That is so true. It's what I tell my kid. Playing anything is better than not playing.


----------



## MXDAD (Sep 25, 2006)

OMG! This is not easy!  But you guys already knew that!

I picked up 2 books: The Complete Guitar Player with CD and another, not in front of me right now but titled something like, Beginning Guitar for Adults.

I guess my plan is to work through both of these books then see about a book of songs from music I like. 
I will have to find something I like that a) I can play on acoustic and b) is within my abilities. This will not be easy!

I must admit I must have never really “listened” that closely to what was played acoustic vs electric as I struggle now to look back at what I enjoyed over the years. These days most of my listening is so influenced buy my kids and what they play. 

Gezzz this is hard on the fingers. I can do about 5 or 10 mins then my fingers hurt to much and I sound even worse… I quickly reach a point where I can’t feel the string under my fingers and I end up not pressing one finger hard enough and have a buzzing or flat sound. So I have been playing till the pain sets in then coming back to it as the night allows, dam wife and kids interfering with my practice! 

I have a few chords sounding similar to what I think they should but transitioning from chord to chord is brutal!

I have to say I’m really beginning to appreciate the time and effort that went into it when I listen to SRV and so many others. 

Any words of wisdom?


----------



## Smurf42 (Jun 17, 2006)

"the bottom line: it matters little "what" you practice, as long as you devote time each day to playing."

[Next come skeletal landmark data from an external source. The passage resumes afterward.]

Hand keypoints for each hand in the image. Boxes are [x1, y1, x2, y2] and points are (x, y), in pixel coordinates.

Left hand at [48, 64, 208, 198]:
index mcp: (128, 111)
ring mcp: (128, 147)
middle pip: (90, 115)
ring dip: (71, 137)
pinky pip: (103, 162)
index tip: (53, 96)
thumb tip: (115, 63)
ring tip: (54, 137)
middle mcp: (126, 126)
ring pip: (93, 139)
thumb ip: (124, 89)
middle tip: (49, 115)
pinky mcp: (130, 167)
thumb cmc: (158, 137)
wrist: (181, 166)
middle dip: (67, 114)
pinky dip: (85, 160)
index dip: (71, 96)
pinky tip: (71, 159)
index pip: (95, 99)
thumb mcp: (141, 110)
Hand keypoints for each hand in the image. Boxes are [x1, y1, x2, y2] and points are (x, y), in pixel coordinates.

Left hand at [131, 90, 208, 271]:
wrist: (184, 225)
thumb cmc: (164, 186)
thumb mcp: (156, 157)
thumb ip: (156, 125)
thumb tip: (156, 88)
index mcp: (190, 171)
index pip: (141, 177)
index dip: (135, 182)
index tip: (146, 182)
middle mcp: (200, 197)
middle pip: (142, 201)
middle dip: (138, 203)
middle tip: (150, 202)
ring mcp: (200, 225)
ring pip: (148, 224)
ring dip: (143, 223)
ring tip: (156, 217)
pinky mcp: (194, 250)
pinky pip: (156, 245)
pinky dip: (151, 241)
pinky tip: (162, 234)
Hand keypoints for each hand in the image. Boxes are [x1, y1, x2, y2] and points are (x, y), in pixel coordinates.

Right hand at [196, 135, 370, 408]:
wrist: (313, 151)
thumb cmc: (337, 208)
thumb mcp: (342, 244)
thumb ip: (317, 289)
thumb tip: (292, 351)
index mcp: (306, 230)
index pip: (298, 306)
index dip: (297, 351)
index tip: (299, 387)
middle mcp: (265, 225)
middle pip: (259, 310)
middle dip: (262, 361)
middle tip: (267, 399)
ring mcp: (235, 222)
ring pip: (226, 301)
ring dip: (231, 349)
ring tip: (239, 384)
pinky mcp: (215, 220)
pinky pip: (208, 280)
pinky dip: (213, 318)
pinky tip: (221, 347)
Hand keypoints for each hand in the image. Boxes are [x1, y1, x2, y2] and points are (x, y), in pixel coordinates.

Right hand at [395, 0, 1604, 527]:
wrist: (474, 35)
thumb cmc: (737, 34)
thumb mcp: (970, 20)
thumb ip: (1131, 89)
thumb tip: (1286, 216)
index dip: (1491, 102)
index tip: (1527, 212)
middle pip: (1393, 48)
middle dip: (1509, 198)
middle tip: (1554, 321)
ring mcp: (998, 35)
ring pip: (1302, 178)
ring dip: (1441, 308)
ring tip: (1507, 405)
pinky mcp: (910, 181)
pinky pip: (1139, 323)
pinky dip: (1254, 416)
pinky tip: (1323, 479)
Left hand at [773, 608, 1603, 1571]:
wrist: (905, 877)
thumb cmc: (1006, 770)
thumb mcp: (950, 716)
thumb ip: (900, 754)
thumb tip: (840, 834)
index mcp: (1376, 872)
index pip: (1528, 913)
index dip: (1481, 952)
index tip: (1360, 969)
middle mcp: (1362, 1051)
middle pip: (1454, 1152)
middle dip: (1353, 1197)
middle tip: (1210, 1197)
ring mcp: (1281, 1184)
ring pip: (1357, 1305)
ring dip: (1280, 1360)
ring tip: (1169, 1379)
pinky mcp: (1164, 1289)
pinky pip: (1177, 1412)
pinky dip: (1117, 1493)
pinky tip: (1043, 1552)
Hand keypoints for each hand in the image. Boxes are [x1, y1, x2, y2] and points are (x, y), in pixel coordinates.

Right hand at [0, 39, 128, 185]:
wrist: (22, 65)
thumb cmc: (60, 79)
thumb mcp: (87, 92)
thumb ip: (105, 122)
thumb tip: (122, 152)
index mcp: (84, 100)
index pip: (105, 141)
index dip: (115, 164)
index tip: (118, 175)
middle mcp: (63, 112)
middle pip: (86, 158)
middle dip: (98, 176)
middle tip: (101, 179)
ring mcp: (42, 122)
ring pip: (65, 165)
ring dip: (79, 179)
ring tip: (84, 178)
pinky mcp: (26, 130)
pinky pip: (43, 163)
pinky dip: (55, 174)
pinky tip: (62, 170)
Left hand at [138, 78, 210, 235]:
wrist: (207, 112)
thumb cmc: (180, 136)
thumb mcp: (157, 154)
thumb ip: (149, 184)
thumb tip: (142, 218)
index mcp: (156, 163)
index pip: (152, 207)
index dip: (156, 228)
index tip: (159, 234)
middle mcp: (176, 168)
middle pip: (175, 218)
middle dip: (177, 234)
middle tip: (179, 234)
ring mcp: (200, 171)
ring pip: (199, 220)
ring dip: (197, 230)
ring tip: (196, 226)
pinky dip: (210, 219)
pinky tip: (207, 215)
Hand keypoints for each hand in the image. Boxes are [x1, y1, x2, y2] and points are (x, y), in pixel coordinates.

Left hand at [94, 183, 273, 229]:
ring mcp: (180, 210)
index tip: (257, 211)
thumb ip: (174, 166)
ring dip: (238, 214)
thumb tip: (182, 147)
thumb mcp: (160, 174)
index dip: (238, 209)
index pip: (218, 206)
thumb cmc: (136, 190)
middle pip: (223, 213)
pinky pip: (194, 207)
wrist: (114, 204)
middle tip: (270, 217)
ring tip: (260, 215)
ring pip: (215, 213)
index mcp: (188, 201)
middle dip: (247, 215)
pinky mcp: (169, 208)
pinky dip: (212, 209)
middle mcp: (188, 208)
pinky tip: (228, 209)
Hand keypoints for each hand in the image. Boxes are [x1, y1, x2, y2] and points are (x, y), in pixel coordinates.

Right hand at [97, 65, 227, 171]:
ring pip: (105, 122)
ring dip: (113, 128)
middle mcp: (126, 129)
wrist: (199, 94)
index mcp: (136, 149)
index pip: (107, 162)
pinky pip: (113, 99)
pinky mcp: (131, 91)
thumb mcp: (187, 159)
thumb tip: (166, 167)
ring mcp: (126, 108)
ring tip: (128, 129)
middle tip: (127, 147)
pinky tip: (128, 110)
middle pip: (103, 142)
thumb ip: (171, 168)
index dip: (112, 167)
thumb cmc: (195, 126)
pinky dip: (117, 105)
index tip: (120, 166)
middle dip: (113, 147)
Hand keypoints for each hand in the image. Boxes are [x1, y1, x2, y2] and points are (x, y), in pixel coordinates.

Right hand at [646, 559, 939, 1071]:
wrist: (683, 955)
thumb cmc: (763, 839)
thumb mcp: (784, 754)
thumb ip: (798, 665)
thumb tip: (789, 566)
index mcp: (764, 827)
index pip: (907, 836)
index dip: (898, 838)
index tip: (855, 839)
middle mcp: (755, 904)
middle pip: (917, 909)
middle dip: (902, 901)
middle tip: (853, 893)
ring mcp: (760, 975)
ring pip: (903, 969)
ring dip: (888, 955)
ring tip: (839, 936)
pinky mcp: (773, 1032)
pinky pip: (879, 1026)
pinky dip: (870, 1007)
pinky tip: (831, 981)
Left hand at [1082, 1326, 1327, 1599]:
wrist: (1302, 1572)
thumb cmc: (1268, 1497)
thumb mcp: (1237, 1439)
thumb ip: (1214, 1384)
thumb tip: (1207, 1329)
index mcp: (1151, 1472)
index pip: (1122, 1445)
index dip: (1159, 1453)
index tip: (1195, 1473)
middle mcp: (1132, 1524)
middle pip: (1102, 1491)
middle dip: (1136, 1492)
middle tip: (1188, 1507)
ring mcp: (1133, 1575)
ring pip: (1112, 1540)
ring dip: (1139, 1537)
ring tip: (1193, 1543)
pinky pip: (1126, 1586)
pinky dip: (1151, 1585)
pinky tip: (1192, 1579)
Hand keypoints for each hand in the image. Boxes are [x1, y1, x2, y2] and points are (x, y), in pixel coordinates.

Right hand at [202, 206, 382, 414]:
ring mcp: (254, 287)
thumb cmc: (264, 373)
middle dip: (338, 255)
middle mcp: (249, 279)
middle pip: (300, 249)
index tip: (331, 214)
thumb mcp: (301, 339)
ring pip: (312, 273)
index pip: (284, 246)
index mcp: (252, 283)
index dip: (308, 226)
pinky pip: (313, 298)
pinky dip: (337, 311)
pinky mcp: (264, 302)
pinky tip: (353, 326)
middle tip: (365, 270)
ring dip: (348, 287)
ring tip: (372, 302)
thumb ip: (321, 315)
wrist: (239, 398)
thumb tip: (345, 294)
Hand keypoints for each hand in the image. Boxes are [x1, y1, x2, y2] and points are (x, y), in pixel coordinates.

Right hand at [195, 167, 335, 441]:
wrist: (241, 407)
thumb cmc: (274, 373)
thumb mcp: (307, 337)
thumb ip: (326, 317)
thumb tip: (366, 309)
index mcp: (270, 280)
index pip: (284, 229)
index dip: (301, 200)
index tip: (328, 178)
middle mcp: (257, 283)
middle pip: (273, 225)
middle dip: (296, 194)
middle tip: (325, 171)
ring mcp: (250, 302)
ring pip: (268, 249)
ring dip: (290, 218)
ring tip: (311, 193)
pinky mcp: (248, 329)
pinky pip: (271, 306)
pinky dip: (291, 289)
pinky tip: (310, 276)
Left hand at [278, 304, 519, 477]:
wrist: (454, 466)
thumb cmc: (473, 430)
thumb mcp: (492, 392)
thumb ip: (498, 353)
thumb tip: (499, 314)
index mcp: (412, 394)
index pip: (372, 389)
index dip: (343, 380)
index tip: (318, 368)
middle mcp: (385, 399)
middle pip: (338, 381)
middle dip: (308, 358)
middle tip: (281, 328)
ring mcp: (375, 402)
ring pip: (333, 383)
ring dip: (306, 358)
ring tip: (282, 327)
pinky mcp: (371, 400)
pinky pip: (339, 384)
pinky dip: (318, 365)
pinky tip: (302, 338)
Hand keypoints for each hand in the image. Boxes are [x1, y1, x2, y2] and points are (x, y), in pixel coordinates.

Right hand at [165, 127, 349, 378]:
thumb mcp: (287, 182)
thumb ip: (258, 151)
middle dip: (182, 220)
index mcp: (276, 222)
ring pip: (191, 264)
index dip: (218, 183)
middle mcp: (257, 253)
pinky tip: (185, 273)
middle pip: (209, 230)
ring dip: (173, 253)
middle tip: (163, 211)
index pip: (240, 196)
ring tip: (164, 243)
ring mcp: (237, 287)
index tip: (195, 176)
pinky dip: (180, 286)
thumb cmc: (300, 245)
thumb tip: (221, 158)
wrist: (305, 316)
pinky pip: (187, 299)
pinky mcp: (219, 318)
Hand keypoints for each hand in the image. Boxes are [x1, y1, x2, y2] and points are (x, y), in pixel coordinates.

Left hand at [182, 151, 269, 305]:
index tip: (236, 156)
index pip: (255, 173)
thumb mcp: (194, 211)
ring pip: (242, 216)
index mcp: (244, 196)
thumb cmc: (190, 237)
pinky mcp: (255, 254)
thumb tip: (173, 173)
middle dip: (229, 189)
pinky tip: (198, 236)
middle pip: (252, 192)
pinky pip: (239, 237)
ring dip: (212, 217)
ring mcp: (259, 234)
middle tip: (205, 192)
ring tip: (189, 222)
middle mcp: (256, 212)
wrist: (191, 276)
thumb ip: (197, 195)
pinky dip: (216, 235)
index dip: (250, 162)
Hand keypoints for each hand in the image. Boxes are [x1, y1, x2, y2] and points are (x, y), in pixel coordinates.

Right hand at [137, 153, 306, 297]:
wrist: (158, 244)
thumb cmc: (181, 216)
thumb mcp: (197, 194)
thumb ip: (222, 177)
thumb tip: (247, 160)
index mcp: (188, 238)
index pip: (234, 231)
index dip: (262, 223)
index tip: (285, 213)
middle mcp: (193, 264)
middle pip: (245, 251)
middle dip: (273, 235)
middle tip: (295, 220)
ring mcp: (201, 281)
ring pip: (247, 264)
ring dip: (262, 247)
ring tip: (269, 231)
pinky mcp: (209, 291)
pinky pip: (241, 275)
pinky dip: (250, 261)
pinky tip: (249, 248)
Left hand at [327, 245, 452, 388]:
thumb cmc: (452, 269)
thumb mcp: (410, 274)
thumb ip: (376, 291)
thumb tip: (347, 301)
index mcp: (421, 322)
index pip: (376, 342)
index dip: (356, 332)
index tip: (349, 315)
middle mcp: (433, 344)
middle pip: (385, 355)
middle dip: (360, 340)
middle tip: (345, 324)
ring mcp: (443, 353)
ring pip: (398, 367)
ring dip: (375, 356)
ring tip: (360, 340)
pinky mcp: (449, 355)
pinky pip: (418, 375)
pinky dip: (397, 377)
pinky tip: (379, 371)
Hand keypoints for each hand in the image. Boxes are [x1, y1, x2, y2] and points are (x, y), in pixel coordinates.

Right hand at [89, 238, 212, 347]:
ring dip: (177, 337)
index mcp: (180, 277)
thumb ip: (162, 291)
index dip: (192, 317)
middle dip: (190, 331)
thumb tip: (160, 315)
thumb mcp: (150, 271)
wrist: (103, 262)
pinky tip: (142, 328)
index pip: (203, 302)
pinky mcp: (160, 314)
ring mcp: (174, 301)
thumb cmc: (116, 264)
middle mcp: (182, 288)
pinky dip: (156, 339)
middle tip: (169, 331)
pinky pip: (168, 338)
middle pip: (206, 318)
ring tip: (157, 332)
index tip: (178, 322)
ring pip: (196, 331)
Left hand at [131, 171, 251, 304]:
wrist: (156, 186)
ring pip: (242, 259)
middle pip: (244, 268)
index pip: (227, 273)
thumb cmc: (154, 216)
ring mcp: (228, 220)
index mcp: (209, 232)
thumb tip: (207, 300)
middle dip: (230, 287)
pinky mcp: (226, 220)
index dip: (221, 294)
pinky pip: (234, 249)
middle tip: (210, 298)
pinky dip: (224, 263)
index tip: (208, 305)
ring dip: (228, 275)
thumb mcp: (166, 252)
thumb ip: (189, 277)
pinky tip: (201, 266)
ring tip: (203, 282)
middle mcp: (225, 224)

This is true, to a point I think. Grab a book of songs YOU like, and chose2 of them. Then sit down with the goal of learning them right. Everyones practice routine is different, but I always have "2 to learn" at any one time. This gives you a goal to reach, and once you reach it, it is a very satisfying feeling. 

Most of my time, tho, is spent learning how to switch chords cleanly, and working on my timing by using a metronome every time I sit down to practice! As a drummer of 35 years timing is my job, but using a metronome takes a load off so I can focus on my playing and fingering.

The main thing is to have FUN with it!


----------



## gerald guerrero (Oct 3, 2006)

Hey, Ive got 2 vintage Fenders and 3 vintage Gibsons, but if I did, I would still buy a great guitar like dot-on-shaft or Epiphone. No, they arent Gibsons and you can tell, but they are definitly nice.


----------



## madog99 (Aug 22, 2006)

You can't go wrong with those A&L's , real guitar for an unreal price and they hold up very well. you might want to try light strings to start out with if your fingers keep hurting and look for a one of those "songs of ARTIST made easy" song books , they dumb it down to the basic chords , I had a Dylan book that I learned with like that. 
enjoy 



MXDAD said:


> OMG! This is not easy!  But you guys already knew that!
> 
> I picked up 2 books: The Complete Guitar Player with CD and another, not in front of me right now but titled something like, Beginning Guitar for Adults.
> 
> ...


----------



## aaron (Mar 6, 2006)

As far as the painfull finger's go,Just play untill they hurt and put the guitar down for a bit,when they stop hurting play a little more.This condition goes away as your finger's develope.(probally a week or so).As far as chord changes go,I usd to suggest to my student's to take 2 basic chord's such as G and D and spend some time just changing between those 2,when they get smooth throw in a C.With practice you wont be thinking"ok,this finger goes here and this one here..."all that will enter your head is "C" and your finger's will automatically find their position's without thinking about it.
This is a great site and I am sure many here will be willing to give you tip's and awnser any question's you may have.
Take Care
Aaron


----------